▶ **Exercise objective**
Convert the text lines from all the entries below into one numbered list, dropping any blank lines. Leave the pictures out of your answer.

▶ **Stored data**
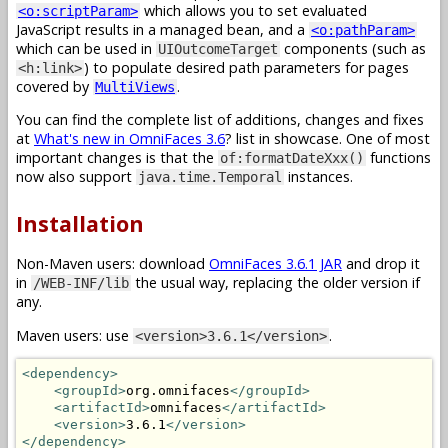
which allows you to set evaluated
<o:scriptParam>
JavaScript results in a managed bean, and a
<o:pathParam>
which can be used in
components (such as
UIOutcomeTarget
) to populate desired path parameters for pages
<h:link>
covered by
.
MultiViews
You can find the complete list of additions, changes and fixes
at
What's new in OmniFaces 3.6
? list in showcase. One of most
important changes is that the
functions
of:formatDateXxx()
now also support
instances.
java.time.Temporal
Installation
Non-Maven users: download
OmniFaces 3.6.1 JAR
and drop it
in
the usual way, replacing the older version if
/WEB-INF/lib
any.
Maven users: use
.
<version>3.6.1</version>
<dependency>
<groupId>
org.omnifaces
</groupId>
<artifactId>
omnifaces
</artifactId>
<version>
3.6.1
</version>
</dependency>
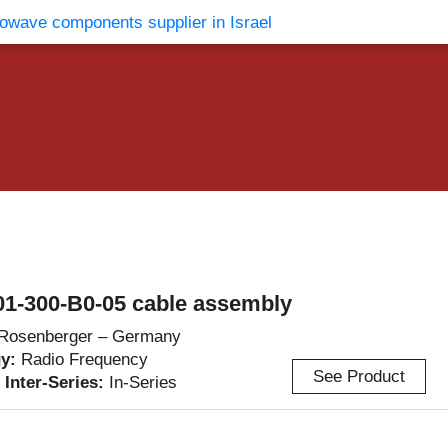
vents
Contact Us
1-300-B0-05 cable assembly
Rosenberger – Germany
gy:
Radio Frequency
See Product
/ Inter-Series:
In-Series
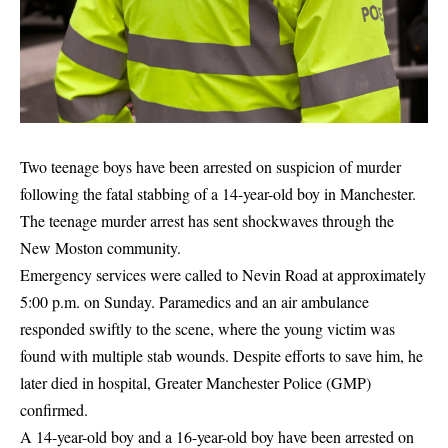
Two teenage boys have been arrested on suspicion of murder
following the fatal stabbing of a 14-year-old boy in Manchester.
The teenage murder arrest has sent shockwaves through the
New Moston community.
Emergency services were called to Nevin Road at approximately
5:00 p.m. on Sunday. Paramedics and an air ambulance
responded swiftly to the scene, where the young victim was
found with multiple stab wounds. Despite efforts to save him, he
later died in hospital, Greater Manchester Police (GMP)
confirmed.
A 14-year-old boy and a 16-year-old boy have been arrested on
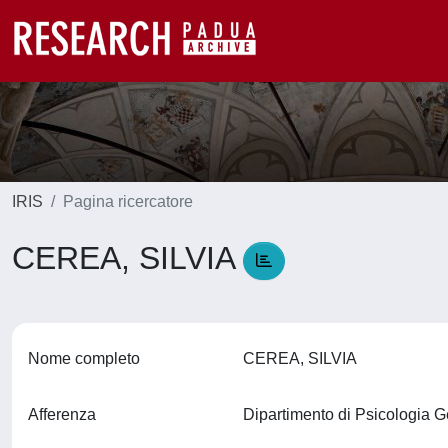
IRIS
Pagina ricercatore
CEREA, SILVIA
Nome completo
CEREA, SILVIA
Afferenza
Dipartimento di Psicologia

▶ **Response area**
1. which allows you to set evaluated
2. <o:scriptParam>
3. JavaScript results in a managed bean, and a
4. <o:pathParam>
5. which can be used in
6. components (such as
7. UIOutcomeTarget
8. ) to populate desired path parameters for pages
9. <h:link>
10. covered by
11. .
12. MultiViews
13. You can find the complete list of additions, changes and fixes
14. at
15. What's new in OmniFaces 3.6
16. ? list in showcase. One of most
17. important changes is that the
18. functions
19. of:formatDateXxx()
20. now also support
21. instances.
22. java.time.Temporal
23. Installation
24. Non-Maven users: download
25. OmniFaces 3.6.1 JAR
26. and drop it
27. in
28. the usual way, replacing the older version if
29. /WEB-INF/lib
30. any.
31. Maven users: use
32. .
33. <version>3.6.1</version>
34. <dependency>
35. <groupId>
36. org.omnifaces
37. </groupId>
38. <artifactId>
39. omnifaces
40. </artifactId>
41. <version>
42. 3.6.1
43. </version>
44. </dependency>
45. vents
46. Contact Us
47. 1-300-B0-05 cable assembly
48. Rosenberger – Germany
49. gy:
50. Radio Frequency
51. See Product
52. / Inter-Series:
53. In-Series
54. Two teenage boys have been arrested on suspicion of murder
55. following the fatal stabbing of a 14-year-old boy in Manchester.
56. The teenage murder arrest has sent shockwaves through the
57. New Moston community.
58. Emergency services were called to Nevin Road at approximately
59. 5:00 p.m. on Sunday. Paramedics and an air ambulance
60. responded swiftly to the scene, where the young victim was
61. found with multiple stab wounds. Despite efforts to save him, he
62. later died in hospital, Greater Manchester Police (GMP)
63. confirmed.
64. A 14-year-old boy and a 16-year-old boy have been arrested on
65. IRIS
66. Pagina ricercatore
67. CEREA, SILVIA
68. Nome completo
69. CEREA, SILVIA
70. Afferenza
71. Dipartimento di Psicologia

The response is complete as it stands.